Just don’t say anything about the pitying-patronizing tone of Western journalism towards South Sudan or its addiction to “conflict and poverty” porn.
Don’t challenge the article’s assertion that “South Sudan needs a definitive end to its civil conflict before it can solve any of its other problems.” Certainly don’t mention that trade between communities could help create peace.
Don’t bring up the successes of South Sudanese challenging this “helpless victim” narrative — such as the farming cooperative that sent South Sudan’s first export to the USA, the cooperative that built the country’s first maize-grinding mill, or the women who showcase their art at fashion shows in LA and New York.

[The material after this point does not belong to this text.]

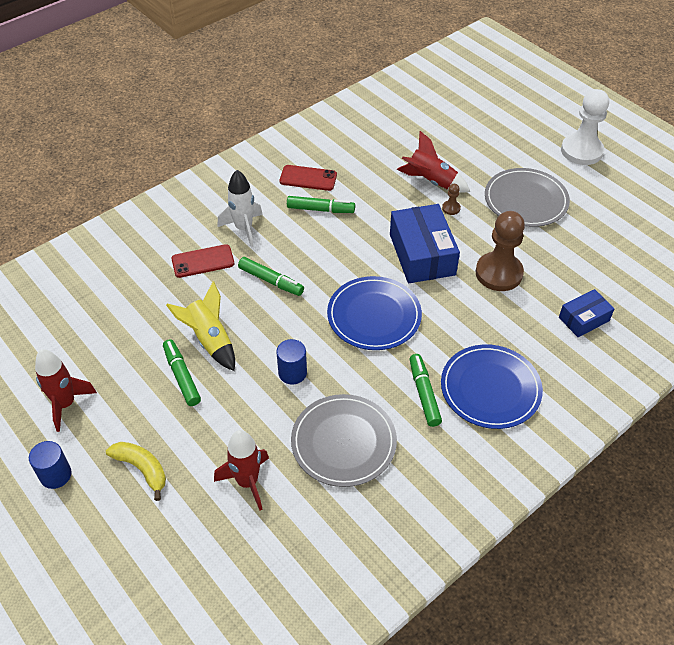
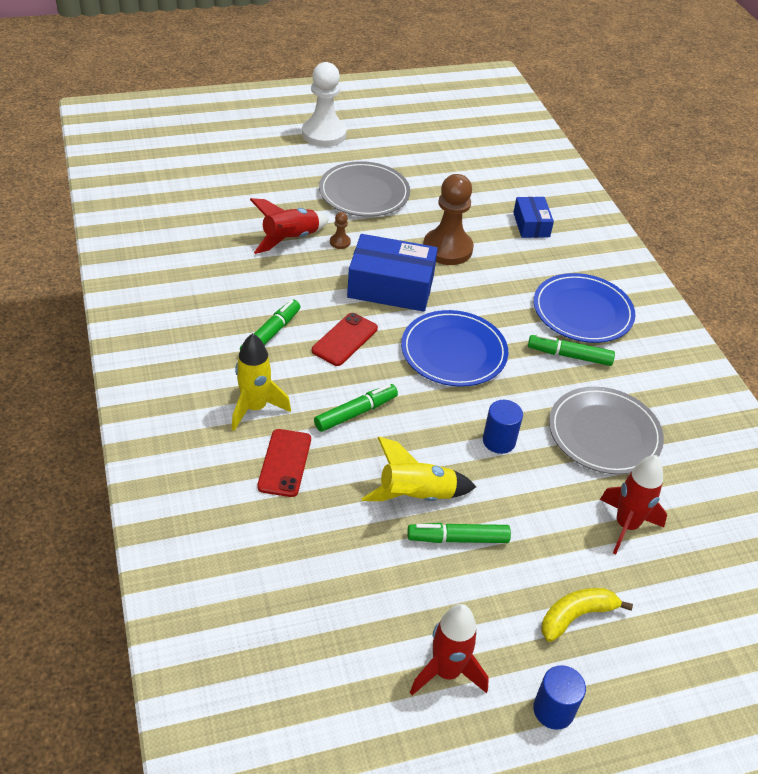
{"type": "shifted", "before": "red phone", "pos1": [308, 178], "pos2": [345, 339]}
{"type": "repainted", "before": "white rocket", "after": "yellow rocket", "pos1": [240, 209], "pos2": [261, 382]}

Don’t mention that South Sudan’s conflict has “start” and “end” points outside the cramped boundaries drawn by foreign observers. So don’t mention a hostile geography and climate (good for diseases, hard on mammals), violent collisions with other civilizations (neighboring tribes, the Egyptian Empire, the Ottoman Empire, then the British Empire), or the mixed results of post-colonial foreign intervention of aid, armed forces and diplomacy.
And whatever you do, don’t try to change this status quo.